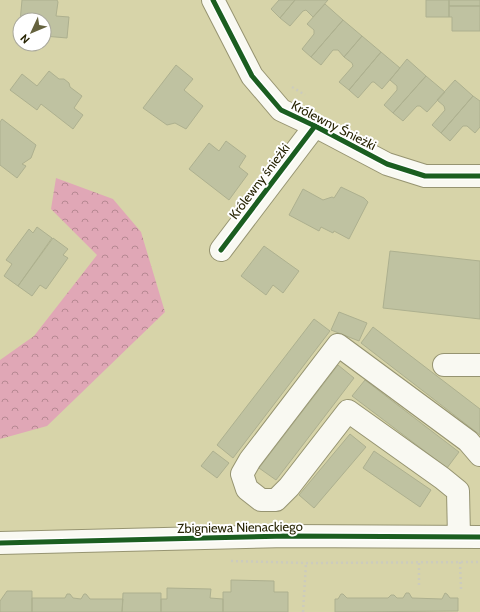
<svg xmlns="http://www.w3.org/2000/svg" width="480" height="612" font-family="Cabin,sans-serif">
<defs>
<pattern id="forest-crowns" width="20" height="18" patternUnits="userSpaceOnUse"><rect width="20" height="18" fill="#e0a7b6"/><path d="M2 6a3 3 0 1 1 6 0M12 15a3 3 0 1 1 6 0" fill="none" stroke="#b68892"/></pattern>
</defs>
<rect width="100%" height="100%" fill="#d7d4a9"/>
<!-- forest -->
<path fill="url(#forest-crowns)" d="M56 178 113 199 141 232 165 312 47 426 0 439V360L34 336 97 255 51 209Z"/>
<!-- building -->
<path fill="#bfc2a1" stroke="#adb08f" d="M22 0H57L58 2 56 16 69 17 67 38 44 36V20H20V33H19Z
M279 0H295L280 18 271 9Z
M295 0H328L313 17 306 10 303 11 290 26 280 18Z
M426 0H449V17H426Z
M449 0H480V6H449Z
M325 4 343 20 311 57 302 49 314 34V30L307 24Z
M449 6H480V31H452V17H449Z
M343 20 362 36 344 57 338 50H333L321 65 311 57Z
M362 36 381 52 349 90 339 82 353 66 352 63 344 57Z
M381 52 400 68 382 89 374 82H372L358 98 349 90Z
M407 59 426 76 393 113 384 105 397 90V86L390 80Z
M176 65 193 79 184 90 203 106 186 129 175 123 167 125 143 108Z
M49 71 59 79H64L69 83 70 87 82 96 74 108 83 115 73 129 41 104 37 110 10 90 22 74 37 86Z
M426 76 445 92 427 112 420 106H417L403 121 393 113Z
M455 80 473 96 441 133 432 125 445 110 444 106 437 100Z
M473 96 480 101V127L475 133 467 126H463L450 141 441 133Z
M2 119 36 145 31 158 22 164 26 166 17 178 0 165V122Z
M226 141 246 156 239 167 248 174 229 200 189 169 209 143 219 151Z
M341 187 364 198 368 202 349 239 334 231 333 233 321 227 319 231 289 215 303 189 323 200 332 197 334 198Z
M37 227 52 238 18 286 4 276 12 264 6 260 29 229 33 233Z
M53 238 68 249 63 255 68 258 46 289 40 285 32 296 18 286Z
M264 246 299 271 283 293 273 285 266 295 241 276Z
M390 251 480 261V319L383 308Z
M339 312 367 323 359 341 331 330Z
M314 319 330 331 233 458 217 445Z
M373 327 480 409V435L361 343Z
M338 365 354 378 276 480 259 468Z
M365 380 459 452 447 468 352 396Z
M350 434 366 447 314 508 299 495Z
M213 451 229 463 217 478 201 466Z
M374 451 431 490 420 507 363 468Z
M231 580 274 581V592H288V612H223V592H231Z
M167 588 211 589 210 598 223 599V612H161V599H167Z
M7 591H32V612H0V601Z
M123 593H161V612H122Z
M406 593H409L412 598 442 599 445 593 447 594 450 598H458V611L335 612V599H338L341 594H343L347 598H388L391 595H394L397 598H403Z
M67 594H70L73 598 81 599 84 594H86L90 599H123L122 612H32V598H65Z"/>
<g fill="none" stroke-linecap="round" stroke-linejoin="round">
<defs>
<path id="minor" d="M213 0 252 76 281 110 315 126 387 164 425 176H480
M221 250 315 126
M444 365H480
M459 537 458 491 442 478 348 411 289 487 276 500H261L247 489 242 474 250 460 338 345 468 441 480 455
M0 543 287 536 480 537"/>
</defs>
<!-- minor casing -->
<use href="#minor" stroke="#969471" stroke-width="24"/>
<!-- path -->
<path stroke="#cccbbd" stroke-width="2.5" stroke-dasharray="2 3" stroke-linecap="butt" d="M292 87 305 95
M231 561 306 563 478 562 480 564
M460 562 461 589
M419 585V562
M303 612 306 563"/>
<!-- minor -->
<use href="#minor" stroke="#f9f9f2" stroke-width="22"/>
<defs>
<path id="cycleway" d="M213 0 252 76 281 110 315 126 387 164 425 176H480
M221 250 315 126
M0 543 287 536 480 537"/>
</defs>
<!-- cycleway casing -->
<use href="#cycleway" stroke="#fff" stroke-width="8"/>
<!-- cycleway -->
<use href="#cycleway" stroke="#1b5e20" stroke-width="5"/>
</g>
<g text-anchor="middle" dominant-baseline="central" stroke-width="4" stroke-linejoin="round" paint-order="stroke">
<!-- street labels -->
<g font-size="13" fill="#282504" stroke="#fff">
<text transform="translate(334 125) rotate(27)">Królewny Śnieżki</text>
<text transform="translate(259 181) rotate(-53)">Królewny śnieżki</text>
<text transform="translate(240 527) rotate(-1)">Zbigniewa Nienackiego</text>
</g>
</g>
<!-- north arrow -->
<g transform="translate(32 32) rotate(226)"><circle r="19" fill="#ffffff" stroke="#a9a89b"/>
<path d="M0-3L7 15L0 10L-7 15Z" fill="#65623e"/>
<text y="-6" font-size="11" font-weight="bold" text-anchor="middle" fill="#282504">N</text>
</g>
</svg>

- - - -

Task statement: Each line in the data that holds the string "size" should be found and copied.

Response to the task:
<g font-size="13" fill="#282504" stroke="#fff">
<text y="-6" font-size="11" font-weight="bold" text-anchor="middle" fill="#282504">N</text>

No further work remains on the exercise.